§ What the task requires: Find the string "inputs" in the data, then copy every line where it is found.

>>>

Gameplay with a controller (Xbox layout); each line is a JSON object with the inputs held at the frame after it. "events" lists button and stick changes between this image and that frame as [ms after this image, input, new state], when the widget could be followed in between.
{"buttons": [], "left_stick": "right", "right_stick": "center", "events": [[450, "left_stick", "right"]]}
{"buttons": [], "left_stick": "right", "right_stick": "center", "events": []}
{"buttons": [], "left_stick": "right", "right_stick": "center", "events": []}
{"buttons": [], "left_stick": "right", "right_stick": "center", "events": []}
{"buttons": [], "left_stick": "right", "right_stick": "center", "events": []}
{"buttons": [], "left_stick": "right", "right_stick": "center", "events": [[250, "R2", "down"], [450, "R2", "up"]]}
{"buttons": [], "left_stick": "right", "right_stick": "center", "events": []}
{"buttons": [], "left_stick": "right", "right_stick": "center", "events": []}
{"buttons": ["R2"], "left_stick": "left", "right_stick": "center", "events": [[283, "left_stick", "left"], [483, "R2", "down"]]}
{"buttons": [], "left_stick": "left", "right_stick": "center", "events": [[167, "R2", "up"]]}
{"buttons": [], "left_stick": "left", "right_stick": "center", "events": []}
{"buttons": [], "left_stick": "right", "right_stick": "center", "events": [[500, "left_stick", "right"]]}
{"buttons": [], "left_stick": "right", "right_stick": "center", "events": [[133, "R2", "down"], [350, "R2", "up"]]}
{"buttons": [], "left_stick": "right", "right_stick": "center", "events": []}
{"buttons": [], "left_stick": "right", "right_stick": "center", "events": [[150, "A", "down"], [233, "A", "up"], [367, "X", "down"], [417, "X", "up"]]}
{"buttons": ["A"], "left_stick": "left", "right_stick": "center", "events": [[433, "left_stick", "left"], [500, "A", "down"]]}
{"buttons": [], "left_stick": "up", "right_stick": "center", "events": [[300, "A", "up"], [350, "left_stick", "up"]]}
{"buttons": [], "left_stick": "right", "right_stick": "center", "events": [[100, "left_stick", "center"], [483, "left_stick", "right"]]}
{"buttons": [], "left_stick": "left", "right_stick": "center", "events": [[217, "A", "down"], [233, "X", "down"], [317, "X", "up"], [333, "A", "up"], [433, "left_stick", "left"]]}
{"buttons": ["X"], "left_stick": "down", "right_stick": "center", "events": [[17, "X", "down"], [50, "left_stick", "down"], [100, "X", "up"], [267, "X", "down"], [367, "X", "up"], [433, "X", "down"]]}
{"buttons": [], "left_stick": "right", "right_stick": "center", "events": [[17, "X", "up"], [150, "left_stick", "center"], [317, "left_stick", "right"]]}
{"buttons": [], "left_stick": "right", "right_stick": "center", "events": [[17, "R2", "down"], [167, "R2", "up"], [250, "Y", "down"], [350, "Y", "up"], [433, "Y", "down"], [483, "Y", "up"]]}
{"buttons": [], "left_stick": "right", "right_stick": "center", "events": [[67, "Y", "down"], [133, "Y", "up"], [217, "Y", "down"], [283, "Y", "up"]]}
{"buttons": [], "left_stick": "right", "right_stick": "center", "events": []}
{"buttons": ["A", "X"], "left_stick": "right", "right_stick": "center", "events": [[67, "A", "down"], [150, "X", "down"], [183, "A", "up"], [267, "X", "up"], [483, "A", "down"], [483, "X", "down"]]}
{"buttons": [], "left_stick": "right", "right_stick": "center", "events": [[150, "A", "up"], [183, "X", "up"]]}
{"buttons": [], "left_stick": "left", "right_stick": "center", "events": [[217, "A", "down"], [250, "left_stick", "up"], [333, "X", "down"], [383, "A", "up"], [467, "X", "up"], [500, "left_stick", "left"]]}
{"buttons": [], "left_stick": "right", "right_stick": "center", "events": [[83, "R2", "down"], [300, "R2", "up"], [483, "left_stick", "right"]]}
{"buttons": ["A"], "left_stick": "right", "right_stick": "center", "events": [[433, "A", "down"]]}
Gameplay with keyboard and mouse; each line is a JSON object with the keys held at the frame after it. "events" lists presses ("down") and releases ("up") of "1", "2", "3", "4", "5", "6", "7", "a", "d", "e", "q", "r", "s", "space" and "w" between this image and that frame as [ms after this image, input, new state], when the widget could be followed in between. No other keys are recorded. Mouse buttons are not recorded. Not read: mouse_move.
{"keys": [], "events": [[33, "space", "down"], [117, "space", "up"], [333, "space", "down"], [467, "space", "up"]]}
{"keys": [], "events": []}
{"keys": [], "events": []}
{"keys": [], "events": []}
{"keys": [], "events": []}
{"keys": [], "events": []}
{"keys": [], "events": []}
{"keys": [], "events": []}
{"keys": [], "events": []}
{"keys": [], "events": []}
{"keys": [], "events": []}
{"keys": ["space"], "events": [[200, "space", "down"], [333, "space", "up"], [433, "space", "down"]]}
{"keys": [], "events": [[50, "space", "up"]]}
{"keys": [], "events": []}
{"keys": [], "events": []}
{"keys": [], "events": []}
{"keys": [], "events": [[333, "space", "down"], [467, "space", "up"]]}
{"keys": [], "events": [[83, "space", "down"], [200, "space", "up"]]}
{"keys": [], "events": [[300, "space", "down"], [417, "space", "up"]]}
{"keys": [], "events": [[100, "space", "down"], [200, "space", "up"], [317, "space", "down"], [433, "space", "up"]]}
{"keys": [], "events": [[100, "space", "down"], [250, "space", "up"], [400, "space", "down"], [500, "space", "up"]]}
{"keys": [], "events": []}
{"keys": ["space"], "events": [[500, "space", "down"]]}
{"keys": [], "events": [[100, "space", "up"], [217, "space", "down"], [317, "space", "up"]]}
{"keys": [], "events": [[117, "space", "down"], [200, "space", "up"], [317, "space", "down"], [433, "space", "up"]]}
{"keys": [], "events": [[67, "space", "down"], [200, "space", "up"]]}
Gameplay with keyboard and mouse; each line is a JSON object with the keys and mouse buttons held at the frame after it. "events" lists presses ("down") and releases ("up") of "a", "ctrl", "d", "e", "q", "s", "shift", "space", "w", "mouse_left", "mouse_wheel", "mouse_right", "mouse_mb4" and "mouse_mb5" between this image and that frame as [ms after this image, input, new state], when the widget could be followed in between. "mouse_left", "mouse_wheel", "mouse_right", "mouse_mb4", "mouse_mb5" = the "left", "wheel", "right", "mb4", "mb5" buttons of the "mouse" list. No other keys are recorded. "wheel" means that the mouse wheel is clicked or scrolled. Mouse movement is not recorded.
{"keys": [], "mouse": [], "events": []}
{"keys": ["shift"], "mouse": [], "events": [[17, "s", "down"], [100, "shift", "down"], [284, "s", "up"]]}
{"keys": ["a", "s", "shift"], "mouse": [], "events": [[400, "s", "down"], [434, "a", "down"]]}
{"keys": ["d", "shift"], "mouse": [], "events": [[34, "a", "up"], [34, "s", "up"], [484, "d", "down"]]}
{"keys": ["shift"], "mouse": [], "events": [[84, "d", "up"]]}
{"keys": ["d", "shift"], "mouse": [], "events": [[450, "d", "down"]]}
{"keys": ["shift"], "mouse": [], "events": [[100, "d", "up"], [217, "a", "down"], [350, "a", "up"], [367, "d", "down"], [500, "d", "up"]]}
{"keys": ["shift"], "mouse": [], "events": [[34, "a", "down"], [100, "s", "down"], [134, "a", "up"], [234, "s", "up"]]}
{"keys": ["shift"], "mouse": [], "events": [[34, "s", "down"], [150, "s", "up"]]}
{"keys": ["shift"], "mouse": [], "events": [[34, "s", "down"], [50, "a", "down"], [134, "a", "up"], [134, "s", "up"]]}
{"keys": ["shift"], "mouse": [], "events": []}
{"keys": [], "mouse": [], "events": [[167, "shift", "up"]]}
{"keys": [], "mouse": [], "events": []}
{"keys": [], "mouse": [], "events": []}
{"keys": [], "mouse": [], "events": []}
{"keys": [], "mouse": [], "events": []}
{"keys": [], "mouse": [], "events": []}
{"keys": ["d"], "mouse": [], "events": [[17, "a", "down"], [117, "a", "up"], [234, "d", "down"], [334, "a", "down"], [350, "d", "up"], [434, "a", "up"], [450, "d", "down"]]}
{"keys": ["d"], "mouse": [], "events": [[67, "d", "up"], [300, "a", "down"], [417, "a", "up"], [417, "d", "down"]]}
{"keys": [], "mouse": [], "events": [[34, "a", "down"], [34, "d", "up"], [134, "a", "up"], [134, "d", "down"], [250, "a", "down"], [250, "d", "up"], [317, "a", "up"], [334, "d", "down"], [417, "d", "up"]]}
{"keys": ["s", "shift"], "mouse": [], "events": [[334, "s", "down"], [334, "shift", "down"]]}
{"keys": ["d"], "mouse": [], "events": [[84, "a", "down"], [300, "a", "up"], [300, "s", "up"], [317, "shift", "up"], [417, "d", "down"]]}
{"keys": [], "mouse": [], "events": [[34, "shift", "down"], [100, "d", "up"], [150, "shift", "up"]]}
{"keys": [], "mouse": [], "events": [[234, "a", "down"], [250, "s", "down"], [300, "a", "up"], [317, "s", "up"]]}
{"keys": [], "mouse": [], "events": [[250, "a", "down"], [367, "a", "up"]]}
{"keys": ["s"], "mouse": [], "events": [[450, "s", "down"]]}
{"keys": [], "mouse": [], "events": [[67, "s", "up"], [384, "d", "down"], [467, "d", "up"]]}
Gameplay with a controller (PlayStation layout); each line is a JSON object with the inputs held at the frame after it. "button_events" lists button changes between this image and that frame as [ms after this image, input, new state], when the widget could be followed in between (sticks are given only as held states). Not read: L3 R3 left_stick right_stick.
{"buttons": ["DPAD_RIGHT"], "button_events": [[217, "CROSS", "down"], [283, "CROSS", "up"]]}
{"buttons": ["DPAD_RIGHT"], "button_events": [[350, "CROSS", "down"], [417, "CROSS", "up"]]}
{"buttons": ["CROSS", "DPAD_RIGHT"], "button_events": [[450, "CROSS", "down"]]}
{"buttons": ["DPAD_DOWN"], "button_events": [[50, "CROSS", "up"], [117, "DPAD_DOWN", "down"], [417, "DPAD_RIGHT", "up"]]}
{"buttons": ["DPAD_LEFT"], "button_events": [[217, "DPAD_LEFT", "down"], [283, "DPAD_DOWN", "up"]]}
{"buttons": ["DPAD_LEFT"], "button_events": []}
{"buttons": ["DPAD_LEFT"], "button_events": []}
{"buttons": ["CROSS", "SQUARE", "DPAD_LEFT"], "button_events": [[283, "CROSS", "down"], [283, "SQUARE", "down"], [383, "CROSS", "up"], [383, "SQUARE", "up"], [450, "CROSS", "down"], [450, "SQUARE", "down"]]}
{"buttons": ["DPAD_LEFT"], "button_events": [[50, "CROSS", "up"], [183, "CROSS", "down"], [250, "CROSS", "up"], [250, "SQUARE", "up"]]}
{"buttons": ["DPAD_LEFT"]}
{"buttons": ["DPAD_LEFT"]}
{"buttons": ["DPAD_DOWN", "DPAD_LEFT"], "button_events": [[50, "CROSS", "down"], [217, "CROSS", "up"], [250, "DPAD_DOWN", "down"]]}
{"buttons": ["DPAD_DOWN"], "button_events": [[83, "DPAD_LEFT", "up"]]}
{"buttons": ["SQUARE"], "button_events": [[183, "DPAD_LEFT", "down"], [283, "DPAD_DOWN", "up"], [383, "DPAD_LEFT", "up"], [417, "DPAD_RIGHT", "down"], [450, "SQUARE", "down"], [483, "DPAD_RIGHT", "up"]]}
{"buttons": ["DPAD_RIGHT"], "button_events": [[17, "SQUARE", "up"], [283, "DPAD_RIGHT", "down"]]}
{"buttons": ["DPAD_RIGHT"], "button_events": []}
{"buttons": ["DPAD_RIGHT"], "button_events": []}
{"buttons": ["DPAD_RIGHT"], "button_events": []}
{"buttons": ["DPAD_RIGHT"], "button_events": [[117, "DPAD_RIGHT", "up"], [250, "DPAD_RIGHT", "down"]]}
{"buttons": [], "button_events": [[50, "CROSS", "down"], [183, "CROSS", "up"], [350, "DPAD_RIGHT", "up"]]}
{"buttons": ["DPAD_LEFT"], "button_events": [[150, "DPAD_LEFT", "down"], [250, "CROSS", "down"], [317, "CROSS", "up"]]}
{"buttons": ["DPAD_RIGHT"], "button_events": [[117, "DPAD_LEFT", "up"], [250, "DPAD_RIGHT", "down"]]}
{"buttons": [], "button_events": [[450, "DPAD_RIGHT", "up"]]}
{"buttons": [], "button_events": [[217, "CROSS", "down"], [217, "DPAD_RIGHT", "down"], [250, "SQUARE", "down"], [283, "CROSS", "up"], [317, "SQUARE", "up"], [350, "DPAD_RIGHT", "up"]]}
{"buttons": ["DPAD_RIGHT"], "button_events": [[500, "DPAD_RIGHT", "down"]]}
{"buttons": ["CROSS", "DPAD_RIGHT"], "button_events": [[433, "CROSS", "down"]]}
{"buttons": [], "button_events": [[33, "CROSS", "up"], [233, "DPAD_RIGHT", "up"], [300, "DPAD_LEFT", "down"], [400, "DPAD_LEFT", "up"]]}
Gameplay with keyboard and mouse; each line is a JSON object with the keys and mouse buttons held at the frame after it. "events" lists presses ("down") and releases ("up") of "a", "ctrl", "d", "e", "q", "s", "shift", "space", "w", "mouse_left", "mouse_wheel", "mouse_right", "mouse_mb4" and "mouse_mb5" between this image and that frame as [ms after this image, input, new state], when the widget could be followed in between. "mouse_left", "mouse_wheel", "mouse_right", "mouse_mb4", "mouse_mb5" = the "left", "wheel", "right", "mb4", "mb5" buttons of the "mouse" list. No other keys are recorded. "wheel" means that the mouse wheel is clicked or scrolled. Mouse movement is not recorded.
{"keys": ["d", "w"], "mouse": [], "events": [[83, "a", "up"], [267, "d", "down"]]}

<<<

§ The completed task:
Gameplay with a controller (Xbox layout); each line is a JSON object with the inputs held at the frame after it. "events" lists button and stick changes between this image and that frame as [ms after this image, input, new state], when the widget could be followed in between.
Gameplay with a controller (PlayStation layout); each line is a JSON object with the inputs held at the frame after it. "button_events" lists button changes between this image and that frame as [ms after this image, input, new state], when the widget could be followed in between (sticks are given only as held states). Not read: L3 R3 left_stick right_stick.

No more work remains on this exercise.